Paolo Levi (Su “The Power of the Brain)
Tra grafica e disegno, Cristian Mancuso muove i suoi passi sul palcoscenico dell’arte contemporanea, rimarcando la necessità artistica sua, e di artisti come lui, di trovare un nuovo linguaggio espressivo, pregno di un intenso simbolismo che rivolge la sua attenzione alla parte nascosta della realtà, quella che sfugge agli occhi dei più, ma che viene scoperta e mostrata dal segno artistico di Mancuso, rivelatore moderno dell’essenza delle cose, che fa del mito una rappresentanza concreta fatta da immagini.

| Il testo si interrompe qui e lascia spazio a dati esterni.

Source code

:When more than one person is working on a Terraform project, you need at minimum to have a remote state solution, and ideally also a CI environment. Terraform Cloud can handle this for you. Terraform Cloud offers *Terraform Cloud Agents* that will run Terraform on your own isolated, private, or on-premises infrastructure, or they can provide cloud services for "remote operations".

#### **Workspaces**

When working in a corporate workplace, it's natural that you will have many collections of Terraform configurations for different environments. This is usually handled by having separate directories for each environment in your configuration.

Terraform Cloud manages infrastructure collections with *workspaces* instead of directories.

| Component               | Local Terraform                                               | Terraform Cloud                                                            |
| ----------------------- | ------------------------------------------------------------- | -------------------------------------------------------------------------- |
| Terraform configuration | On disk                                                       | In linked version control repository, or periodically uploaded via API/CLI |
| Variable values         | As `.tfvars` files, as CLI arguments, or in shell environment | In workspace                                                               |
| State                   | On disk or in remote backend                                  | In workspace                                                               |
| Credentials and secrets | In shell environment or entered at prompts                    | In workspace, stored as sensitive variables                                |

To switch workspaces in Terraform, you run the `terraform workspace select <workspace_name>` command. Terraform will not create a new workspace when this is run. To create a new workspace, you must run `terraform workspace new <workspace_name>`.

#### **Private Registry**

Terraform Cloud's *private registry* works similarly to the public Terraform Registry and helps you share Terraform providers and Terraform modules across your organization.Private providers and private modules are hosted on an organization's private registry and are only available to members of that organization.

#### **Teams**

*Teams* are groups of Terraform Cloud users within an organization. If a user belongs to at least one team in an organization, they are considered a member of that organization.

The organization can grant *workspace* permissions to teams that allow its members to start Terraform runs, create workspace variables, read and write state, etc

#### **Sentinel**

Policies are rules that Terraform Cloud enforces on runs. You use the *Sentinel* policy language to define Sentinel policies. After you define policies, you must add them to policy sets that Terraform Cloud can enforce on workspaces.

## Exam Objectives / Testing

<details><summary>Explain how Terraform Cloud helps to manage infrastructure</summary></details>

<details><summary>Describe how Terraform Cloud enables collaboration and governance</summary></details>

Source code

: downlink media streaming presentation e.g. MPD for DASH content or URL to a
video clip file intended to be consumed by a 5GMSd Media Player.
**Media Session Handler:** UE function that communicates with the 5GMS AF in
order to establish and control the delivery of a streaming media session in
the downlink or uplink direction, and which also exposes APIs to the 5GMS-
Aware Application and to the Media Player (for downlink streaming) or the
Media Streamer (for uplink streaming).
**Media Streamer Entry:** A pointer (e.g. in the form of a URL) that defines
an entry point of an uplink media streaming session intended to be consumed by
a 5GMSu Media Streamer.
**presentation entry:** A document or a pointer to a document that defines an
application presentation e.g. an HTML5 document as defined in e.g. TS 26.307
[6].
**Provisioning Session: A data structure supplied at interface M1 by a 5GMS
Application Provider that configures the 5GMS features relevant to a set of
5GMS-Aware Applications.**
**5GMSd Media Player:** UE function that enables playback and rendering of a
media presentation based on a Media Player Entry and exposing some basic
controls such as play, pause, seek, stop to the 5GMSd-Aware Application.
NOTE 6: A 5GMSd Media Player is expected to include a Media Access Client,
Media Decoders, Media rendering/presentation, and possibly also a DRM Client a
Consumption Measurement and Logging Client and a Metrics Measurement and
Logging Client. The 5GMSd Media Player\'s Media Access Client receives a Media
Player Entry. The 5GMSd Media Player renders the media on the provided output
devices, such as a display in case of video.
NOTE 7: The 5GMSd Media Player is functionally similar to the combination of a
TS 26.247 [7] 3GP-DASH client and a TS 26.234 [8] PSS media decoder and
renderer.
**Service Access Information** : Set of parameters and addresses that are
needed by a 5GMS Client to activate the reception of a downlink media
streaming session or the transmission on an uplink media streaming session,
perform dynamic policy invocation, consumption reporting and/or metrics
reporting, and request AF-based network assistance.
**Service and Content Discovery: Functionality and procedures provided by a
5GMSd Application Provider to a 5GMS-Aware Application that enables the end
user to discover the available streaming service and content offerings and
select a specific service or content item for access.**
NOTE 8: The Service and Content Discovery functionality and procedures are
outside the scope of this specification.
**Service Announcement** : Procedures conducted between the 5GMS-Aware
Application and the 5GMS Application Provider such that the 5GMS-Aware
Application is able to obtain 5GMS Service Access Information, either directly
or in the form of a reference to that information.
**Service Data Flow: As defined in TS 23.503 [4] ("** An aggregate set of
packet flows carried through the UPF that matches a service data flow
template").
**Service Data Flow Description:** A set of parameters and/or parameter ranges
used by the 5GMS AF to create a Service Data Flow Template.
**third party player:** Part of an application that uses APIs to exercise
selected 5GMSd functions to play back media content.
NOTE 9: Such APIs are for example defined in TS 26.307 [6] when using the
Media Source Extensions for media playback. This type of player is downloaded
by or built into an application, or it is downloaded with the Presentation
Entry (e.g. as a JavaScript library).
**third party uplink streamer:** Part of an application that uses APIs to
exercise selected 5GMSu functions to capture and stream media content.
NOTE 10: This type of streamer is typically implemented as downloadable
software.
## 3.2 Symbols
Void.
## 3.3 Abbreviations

Sandro Serradifalco (su “Punti di Vista”)
L’aver scelto solo il bianco e nero come unici colori, risulta una scelta estetica e formale di grande intelligenza ci si trova difronte ad un astrattismo che tende al simbolico, che vede un esplosione di idee e pensieri, venir fuori da un cervello, che diventa il fulcro non solo simbolico ma anche fisico dell’intera composizione.
Salvatore Russo (su “The Power of the Brain”)
Secondo Cristian Mancuso, l’arte dà all’uomo, la possibilità di catalizzare su supporto visivo le proprie interiorità, perché “tutto esce dal cuore”, come afferma Crimasso, conseguentemente l’arte ha la funzionalità di indurre alla riflessione intima lo spettatore inducendolo ad una catarsi interiore. Il soggetto ideale di Mancuso è dunque la realtà e l’umanità che lo circondano, che egli cerca di analizzare per aiutarsi a comprendere meglio la vita. Infatti le sue opere sono una visione ampia, complessa e costrutta di tutto ciò che la realtà evidenzia, in cui emergono visioni oniriche che si fondono tutte insieme riempendo tutta l’opera.